The It’s a Beautiful Day series is made of 6 prints, containing a single butterfly, each one striking in Hirst’s use of bold colour combinations. The prints are visually striking both as a full set and as individual artworks. Each print shows a different species of butterfly in the centre of the composition set against a brightly coloured backdrop.

In their stark display, the butterflies in It’s A Beautiful Day appear like insects in a natural history museum cabinet. Hirst flattens the otherwise hyperrealist butterflies with the block colour backdrop and their deliberately centred positioning. The scientific precision with which the butterflies are rendered in each print emphasises this notion of the insect display cabinet. Indeed, Hirst conflates the scientific with the aesthetic throughout this series as he does with many of his most famous works. The aesthetic comes into play in this series in the creation of a beautiful set of images that use bright and complimentary colours.

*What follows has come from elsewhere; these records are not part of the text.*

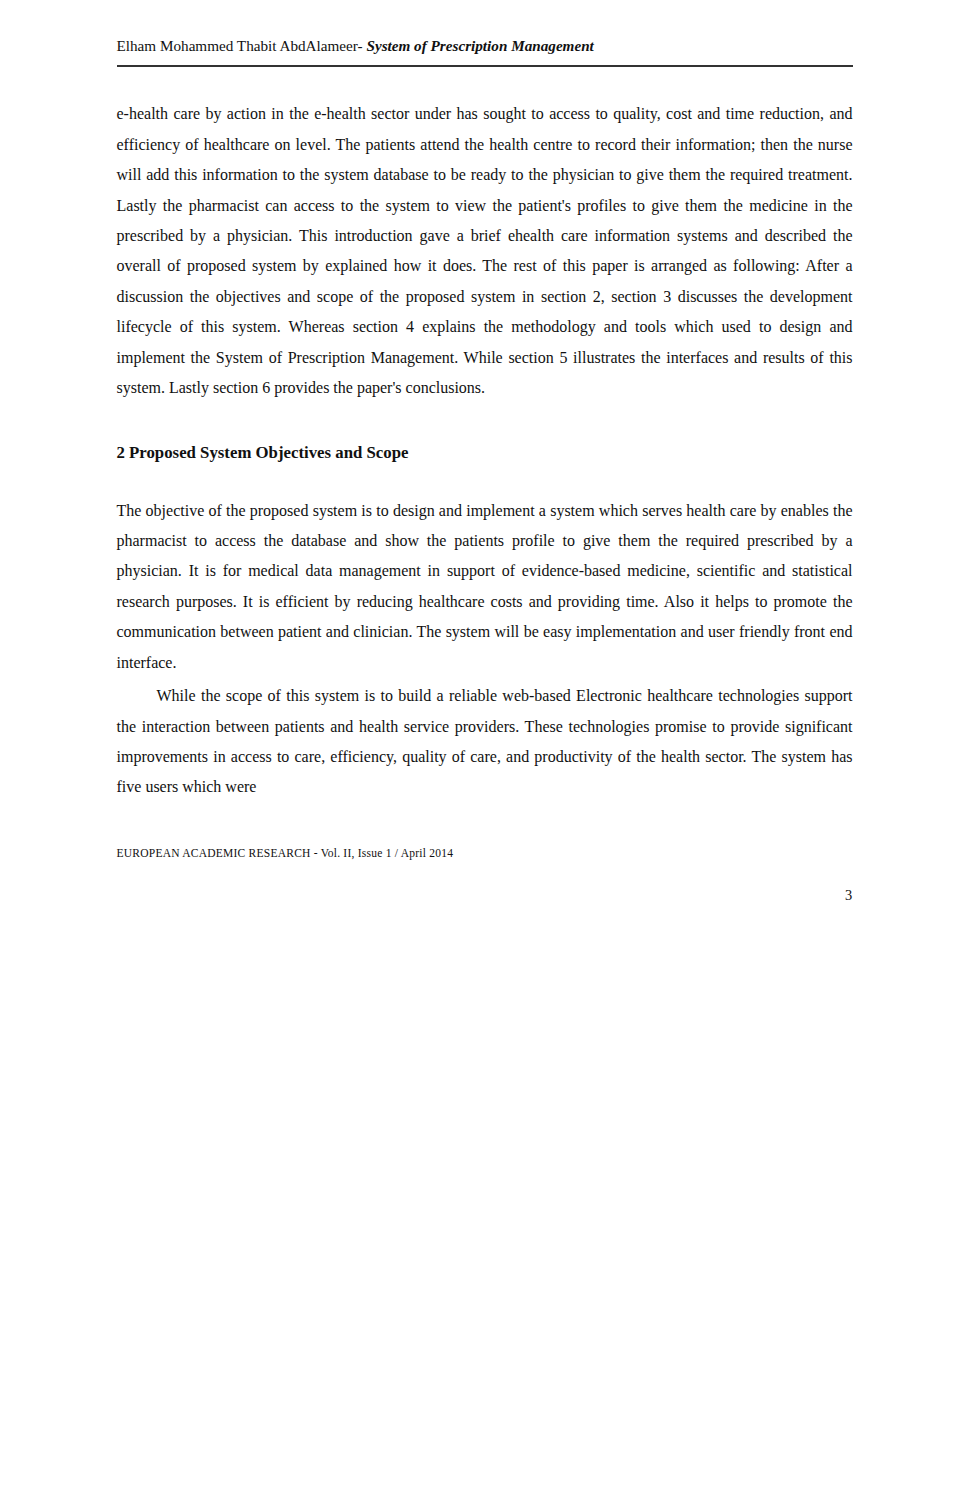Elham Mohammed Thabit AbdAlameer- System of Prescription Management
e-health care by action in the e-health sector under has sought to access to quality, cost and time reduction, and efficiency of healthcare on level. The patients attend the health centre to record their information; then the nurse will add this information to the system database to be ready to the physician to give them the required treatment. Lastly the pharmacist can access to the system to view the patient's profiles to give them the medicine in the prescribed by a physician. This introduction gave a brief ehealth care information systems and described the overall of proposed system by explained how it does. The rest of this paper is arranged as following: After a discussion the objectives and scope of the proposed system in section 2, section 3 discusses the development lifecycle of this system. Whereas section 4 explains the methodology and tools which used to design and implement the System of Prescription Management. While section 5 illustrates the interfaces and results of this system. Lastly section 6 provides the paper's conclusions.
2 Proposed System Objectives and Scope
The objective of the proposed system is to design and implement a system which serves health care by enables the pharmacist to access the database and show the patients profile to give them the required prescribed by a physician. It is for medical data management in support of evidence-based medicine, scientific and statistical research purposes. It is efficient by reducing healthcare costs and providing time. Also it helps to promote the communication between patient and clinician. The system will be easy implementation and user friendly front end interface.
While the scope of this system is to build a reliable web-based Electronic healthcare technologies support the interaction between patients and health service providers. These technologies promise to provide significant improvements in access to care, efficiency, quality of care, and productivity of the health sector. The system has five users which were
EUROPEAN ACADEMIC RESEARCH - Vol. II, Issue 1 / April 2014
3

As with much of Hirst’s series and print editions, It’s A Beautiful Day is uniform in its use of composition and subject matter. The series is presented in an almost formulaic manner, as though they have been mass produced for consumption. In this sense, Hirst’s work is reminiscent of the Pop artist Andy Warhol’s works, exploring varying colour combinations across a series of works depicting the same subject and composition.

Hirst’s use of the naturalistic butterfly motif alongside an intuitive choice of colour is representative of his desire to dissolve the boundaries between art, science and popular culture. The contrast between bold block colours and the realistic image plays with Hirst’s concern with facts and truth that images are assumed to depict.